— INPUT —
Content starts
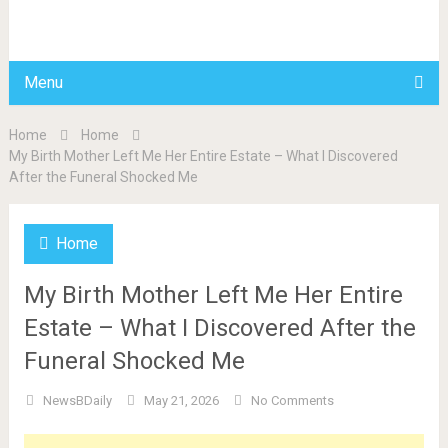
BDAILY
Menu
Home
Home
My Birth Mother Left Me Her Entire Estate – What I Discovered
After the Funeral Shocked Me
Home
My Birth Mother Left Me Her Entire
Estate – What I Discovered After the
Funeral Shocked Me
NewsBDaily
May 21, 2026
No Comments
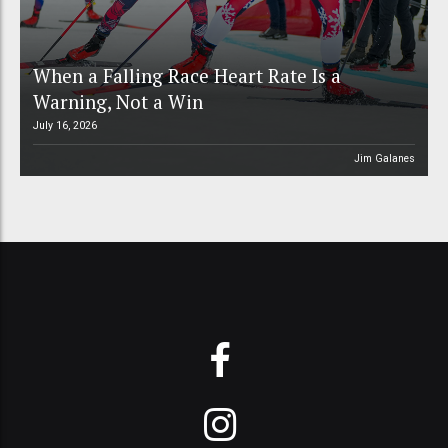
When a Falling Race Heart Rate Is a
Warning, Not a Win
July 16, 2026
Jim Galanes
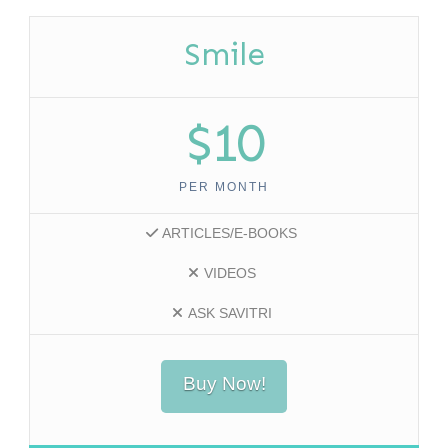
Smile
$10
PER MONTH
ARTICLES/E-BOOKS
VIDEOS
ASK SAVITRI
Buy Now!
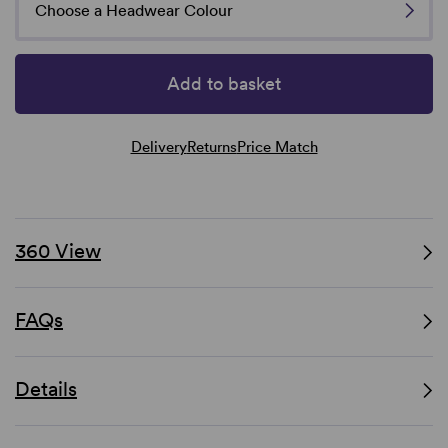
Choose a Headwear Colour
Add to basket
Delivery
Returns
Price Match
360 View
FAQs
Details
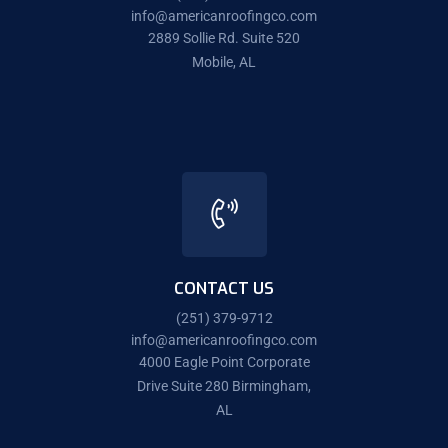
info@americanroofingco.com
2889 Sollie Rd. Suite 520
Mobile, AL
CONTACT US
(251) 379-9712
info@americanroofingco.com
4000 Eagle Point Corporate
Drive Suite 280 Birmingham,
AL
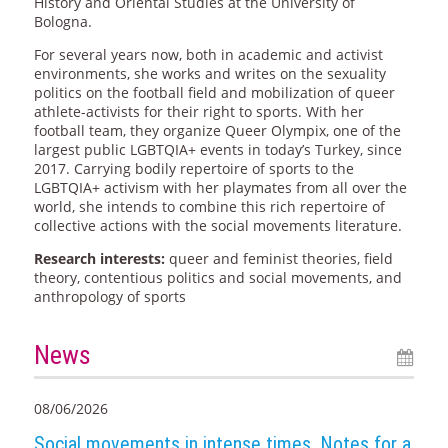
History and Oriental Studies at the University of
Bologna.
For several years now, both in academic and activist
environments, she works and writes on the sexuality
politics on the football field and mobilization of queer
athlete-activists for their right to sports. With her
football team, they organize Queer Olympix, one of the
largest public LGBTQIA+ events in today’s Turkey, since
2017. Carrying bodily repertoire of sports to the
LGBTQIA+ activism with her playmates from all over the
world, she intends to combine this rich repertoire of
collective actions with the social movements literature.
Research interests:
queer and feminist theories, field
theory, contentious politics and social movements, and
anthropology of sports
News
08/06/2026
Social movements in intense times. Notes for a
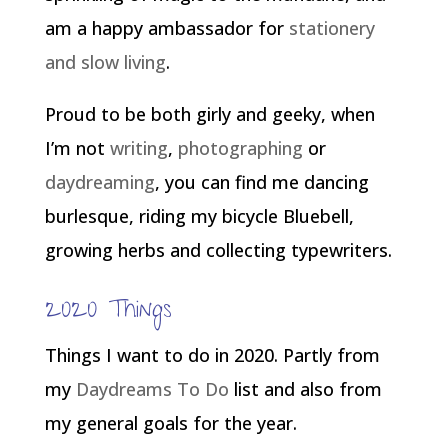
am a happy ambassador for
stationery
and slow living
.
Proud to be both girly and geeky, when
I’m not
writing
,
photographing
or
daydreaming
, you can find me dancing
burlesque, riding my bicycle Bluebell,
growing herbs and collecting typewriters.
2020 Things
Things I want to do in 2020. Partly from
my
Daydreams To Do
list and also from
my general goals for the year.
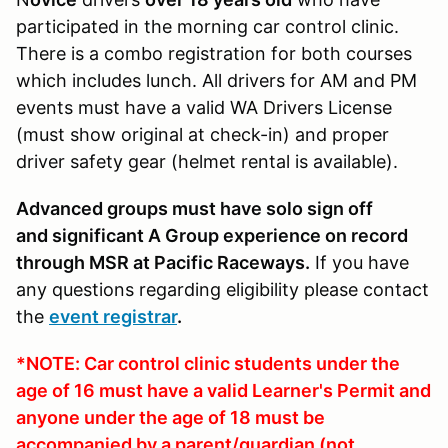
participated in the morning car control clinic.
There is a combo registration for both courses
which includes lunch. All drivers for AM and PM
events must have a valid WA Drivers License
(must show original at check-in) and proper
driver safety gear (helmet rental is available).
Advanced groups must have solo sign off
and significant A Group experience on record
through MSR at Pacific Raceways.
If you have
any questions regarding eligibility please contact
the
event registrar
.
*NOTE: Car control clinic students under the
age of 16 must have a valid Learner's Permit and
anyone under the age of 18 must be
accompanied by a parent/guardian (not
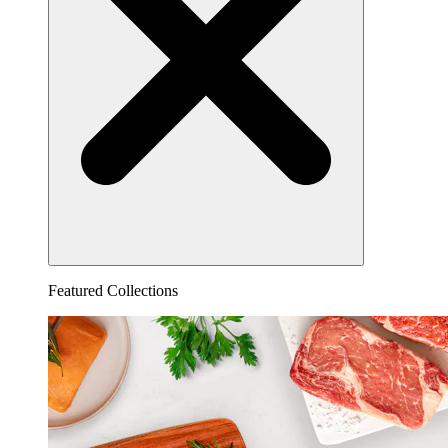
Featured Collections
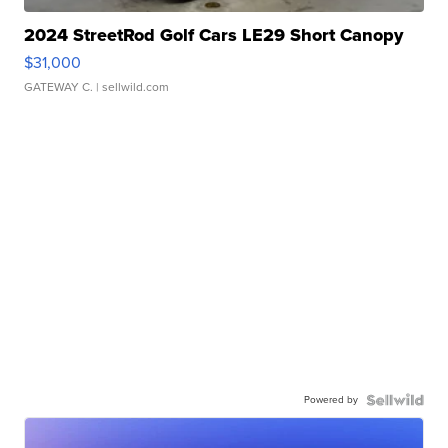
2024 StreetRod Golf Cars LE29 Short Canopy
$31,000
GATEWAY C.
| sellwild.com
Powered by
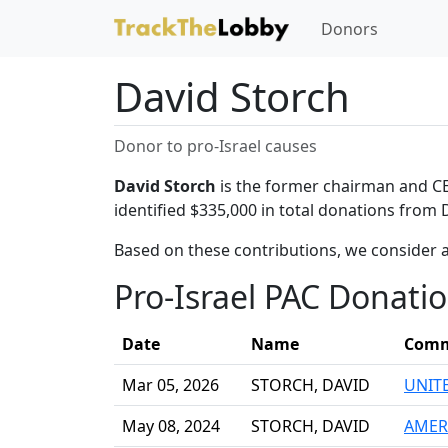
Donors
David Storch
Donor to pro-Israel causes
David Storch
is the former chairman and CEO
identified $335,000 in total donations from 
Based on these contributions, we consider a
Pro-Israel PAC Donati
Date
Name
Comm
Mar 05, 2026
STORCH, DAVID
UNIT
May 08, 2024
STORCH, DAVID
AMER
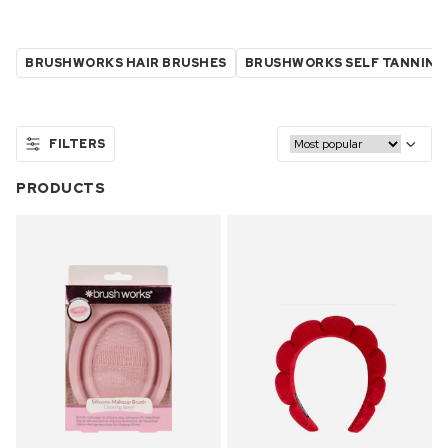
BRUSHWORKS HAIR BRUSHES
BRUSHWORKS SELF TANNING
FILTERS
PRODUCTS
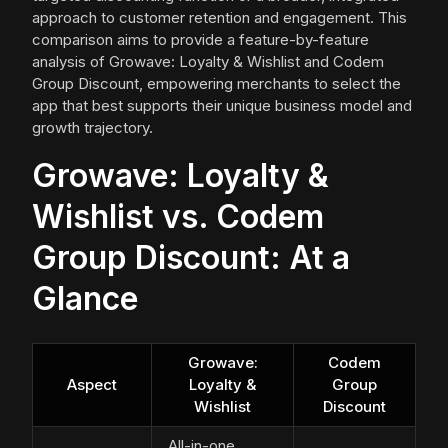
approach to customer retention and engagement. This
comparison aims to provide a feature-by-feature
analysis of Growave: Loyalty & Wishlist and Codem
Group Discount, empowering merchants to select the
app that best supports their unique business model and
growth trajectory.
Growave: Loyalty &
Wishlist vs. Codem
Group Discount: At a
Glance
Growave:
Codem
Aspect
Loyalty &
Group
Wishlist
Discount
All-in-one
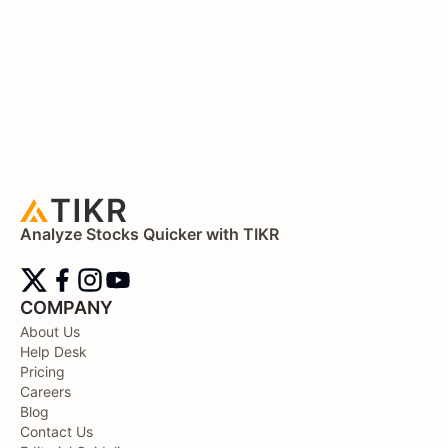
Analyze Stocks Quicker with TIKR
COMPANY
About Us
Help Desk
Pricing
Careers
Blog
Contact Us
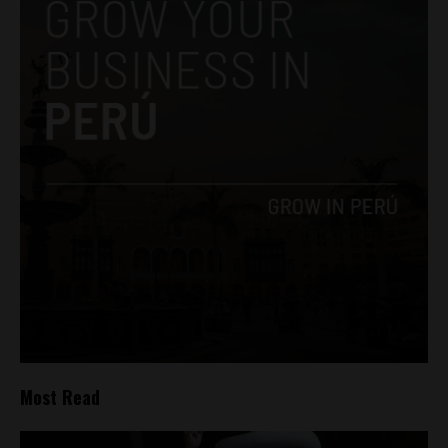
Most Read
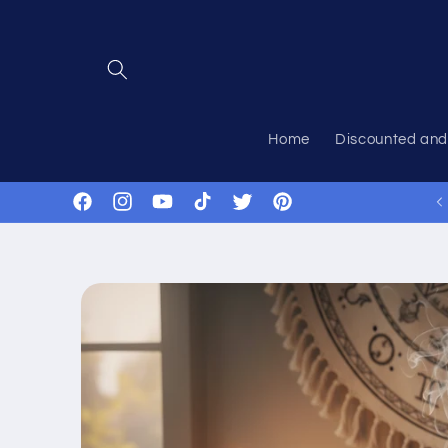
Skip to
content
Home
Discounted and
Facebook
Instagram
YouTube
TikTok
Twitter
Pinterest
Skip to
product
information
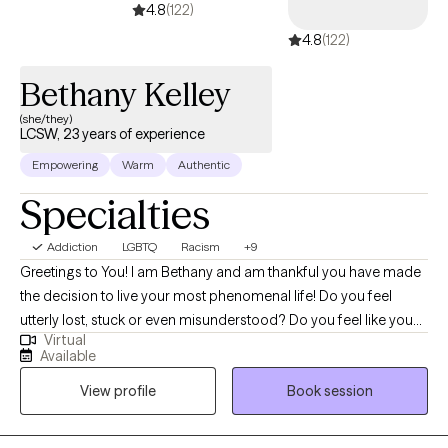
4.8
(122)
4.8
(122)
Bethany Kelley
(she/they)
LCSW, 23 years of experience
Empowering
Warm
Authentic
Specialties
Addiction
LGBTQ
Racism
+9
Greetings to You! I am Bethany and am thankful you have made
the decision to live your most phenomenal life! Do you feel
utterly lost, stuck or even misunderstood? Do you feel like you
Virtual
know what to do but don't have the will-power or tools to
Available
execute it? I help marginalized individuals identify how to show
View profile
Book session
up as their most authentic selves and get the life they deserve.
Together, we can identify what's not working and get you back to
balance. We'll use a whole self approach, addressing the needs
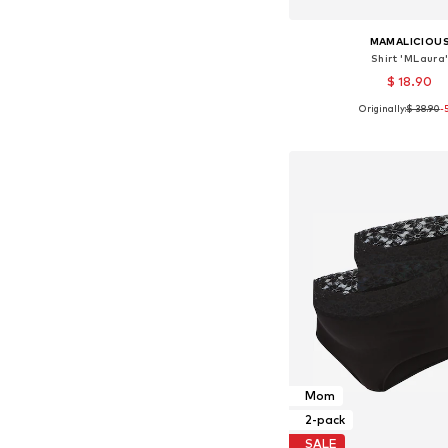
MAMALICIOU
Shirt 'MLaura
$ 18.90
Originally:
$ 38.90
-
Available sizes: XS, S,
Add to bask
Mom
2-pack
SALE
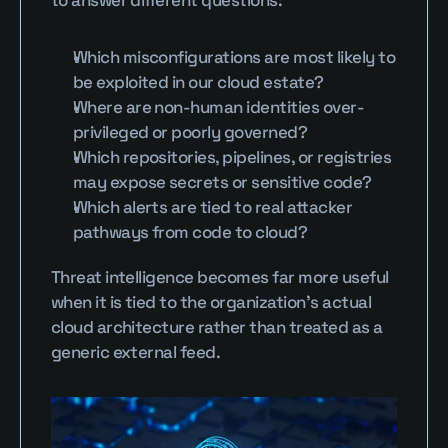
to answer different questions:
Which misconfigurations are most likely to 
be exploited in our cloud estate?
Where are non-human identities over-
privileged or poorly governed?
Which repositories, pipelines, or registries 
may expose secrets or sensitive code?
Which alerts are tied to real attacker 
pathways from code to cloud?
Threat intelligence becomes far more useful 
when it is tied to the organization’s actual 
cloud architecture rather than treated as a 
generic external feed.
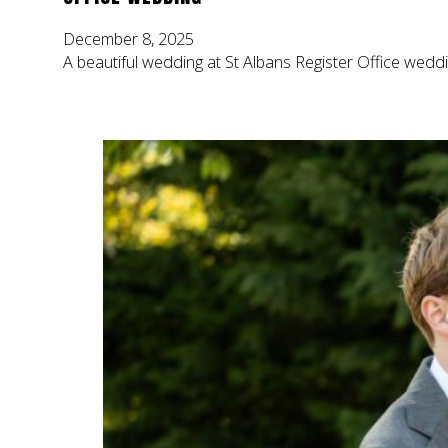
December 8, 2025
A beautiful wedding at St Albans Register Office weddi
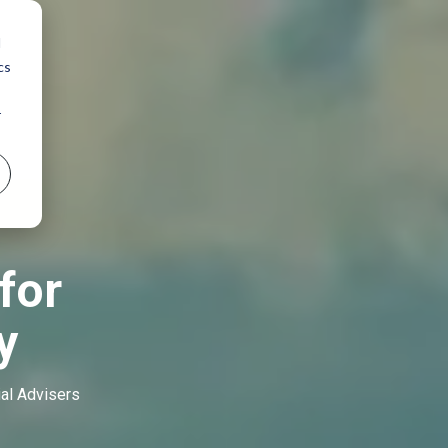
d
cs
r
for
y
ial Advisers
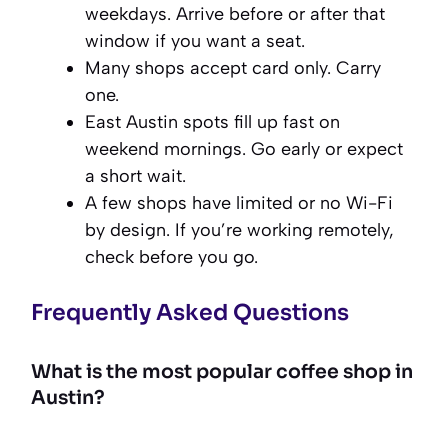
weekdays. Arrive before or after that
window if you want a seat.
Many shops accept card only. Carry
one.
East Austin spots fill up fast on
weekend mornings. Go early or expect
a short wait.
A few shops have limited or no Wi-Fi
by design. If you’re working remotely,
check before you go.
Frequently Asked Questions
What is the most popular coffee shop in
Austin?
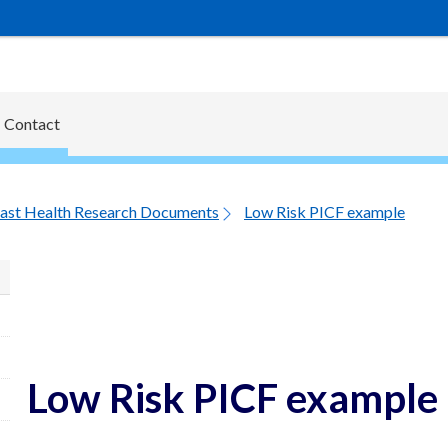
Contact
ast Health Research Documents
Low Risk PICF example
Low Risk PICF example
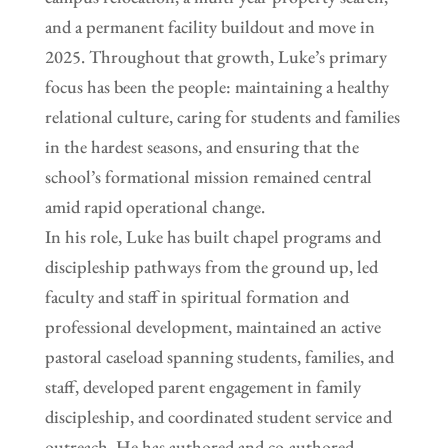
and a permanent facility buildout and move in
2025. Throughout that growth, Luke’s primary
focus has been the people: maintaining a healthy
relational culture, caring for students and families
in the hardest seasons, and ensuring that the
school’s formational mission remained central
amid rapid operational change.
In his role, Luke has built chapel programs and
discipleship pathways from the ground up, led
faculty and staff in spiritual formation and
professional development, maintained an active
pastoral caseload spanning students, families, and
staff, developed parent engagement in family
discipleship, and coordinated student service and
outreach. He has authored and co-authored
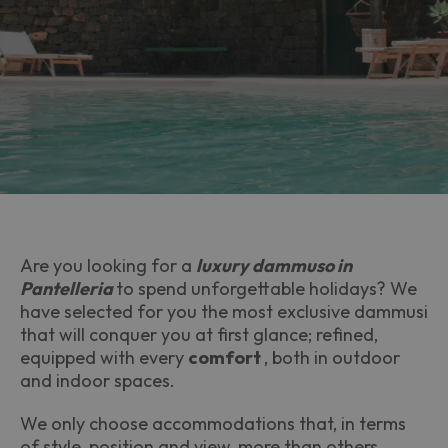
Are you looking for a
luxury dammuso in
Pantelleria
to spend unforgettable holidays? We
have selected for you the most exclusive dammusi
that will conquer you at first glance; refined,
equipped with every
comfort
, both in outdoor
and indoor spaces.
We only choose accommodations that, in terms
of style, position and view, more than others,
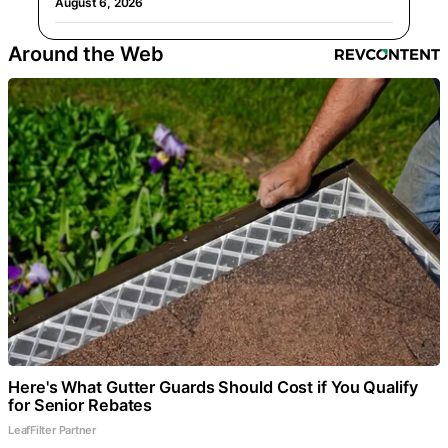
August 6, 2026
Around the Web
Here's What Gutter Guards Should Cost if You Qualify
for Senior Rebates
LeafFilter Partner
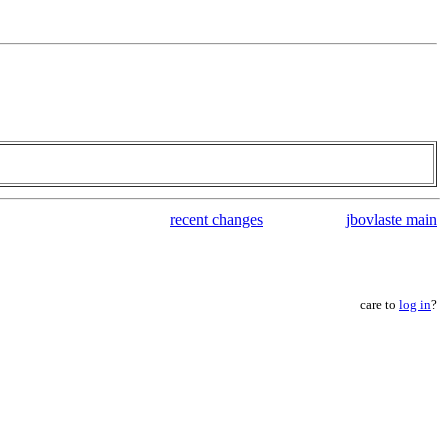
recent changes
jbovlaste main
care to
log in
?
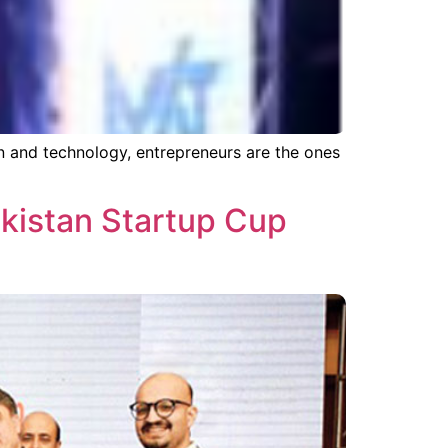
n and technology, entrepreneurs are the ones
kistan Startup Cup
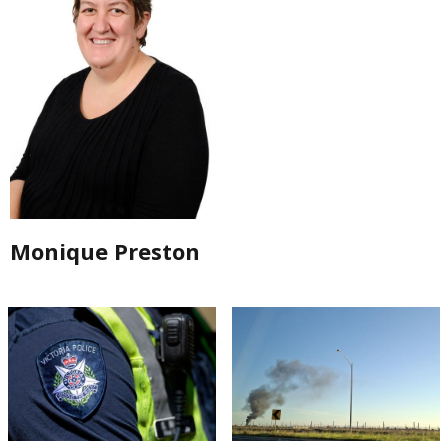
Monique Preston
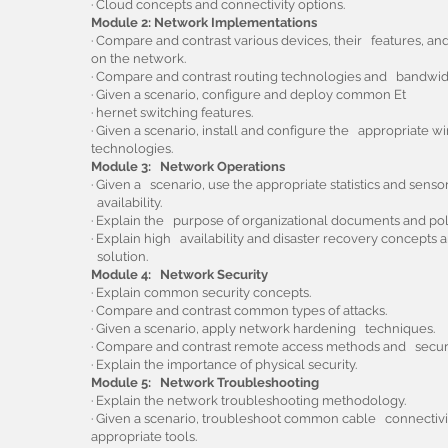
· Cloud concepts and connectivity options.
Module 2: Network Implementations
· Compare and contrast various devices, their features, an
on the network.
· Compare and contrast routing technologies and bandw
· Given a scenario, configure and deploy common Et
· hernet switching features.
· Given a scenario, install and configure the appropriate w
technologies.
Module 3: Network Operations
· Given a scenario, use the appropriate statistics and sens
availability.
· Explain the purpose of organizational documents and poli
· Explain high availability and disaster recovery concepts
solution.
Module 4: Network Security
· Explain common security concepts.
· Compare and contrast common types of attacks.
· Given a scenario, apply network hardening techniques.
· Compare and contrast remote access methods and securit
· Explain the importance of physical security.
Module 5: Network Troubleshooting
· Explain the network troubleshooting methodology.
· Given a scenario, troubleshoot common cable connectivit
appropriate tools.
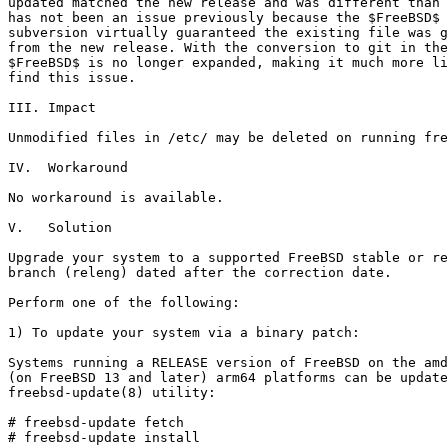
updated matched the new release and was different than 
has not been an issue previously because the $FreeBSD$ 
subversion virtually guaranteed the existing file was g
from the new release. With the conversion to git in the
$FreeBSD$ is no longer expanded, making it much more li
Content ends
— TASK TO COMPLETE —
From the line containing "statistics and sens" through the final line of the listing above, reproduce every line exactly, with no pictures.

— TASK RESPONSE —
· Given a scenario, use the appropriate statistics and sens
availability.
· Explain the purpose of organizational documents and poli
· Explain high availability and disaster recovery concepts
solution.
Module 4: Network Security
· Explain common security concepts.
· Compare and contrast common types of attacks.
· Given a scenario, apply network hardening techniques.
· Compare and contrast remote access methods and securit
· Explain the importance of physical security.
Module 5: Network Troubleshooting
· Explain the network troubleshooting methodology.
· Given a scenario, troubleshoot common cable connectivit
appropriate tools.
updated matched the new release and was different than 
has not been an issue previously because the $FreeBSD$ 
subversion virtually guaranteed the existing file was g
from the new release. With the conversion to git in the
$FreeBSD$ is no longer expanded, making it much more li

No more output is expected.